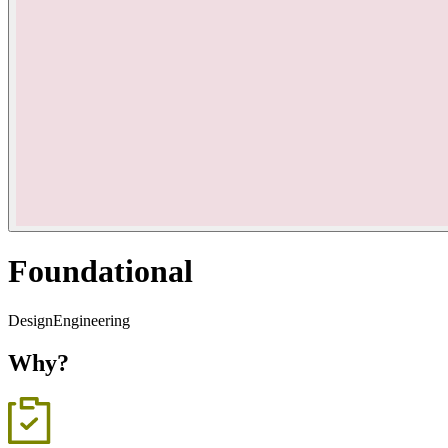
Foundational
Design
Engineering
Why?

* * *

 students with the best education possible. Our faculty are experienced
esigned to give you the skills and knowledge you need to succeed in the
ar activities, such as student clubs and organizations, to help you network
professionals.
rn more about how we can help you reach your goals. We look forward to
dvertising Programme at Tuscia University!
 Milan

--

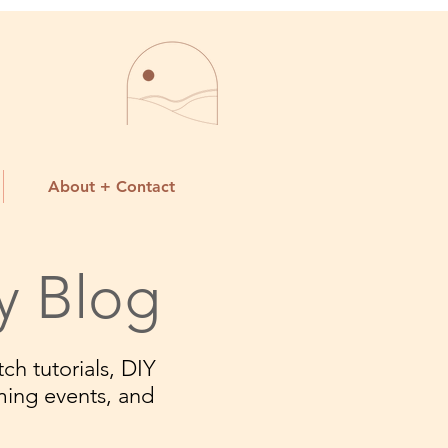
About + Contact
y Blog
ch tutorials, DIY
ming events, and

◆ How to complete this task
Looking at the records above, state the number of lines where the word "help" occurs, and write nothing beyond it.

◆ Output of the task
2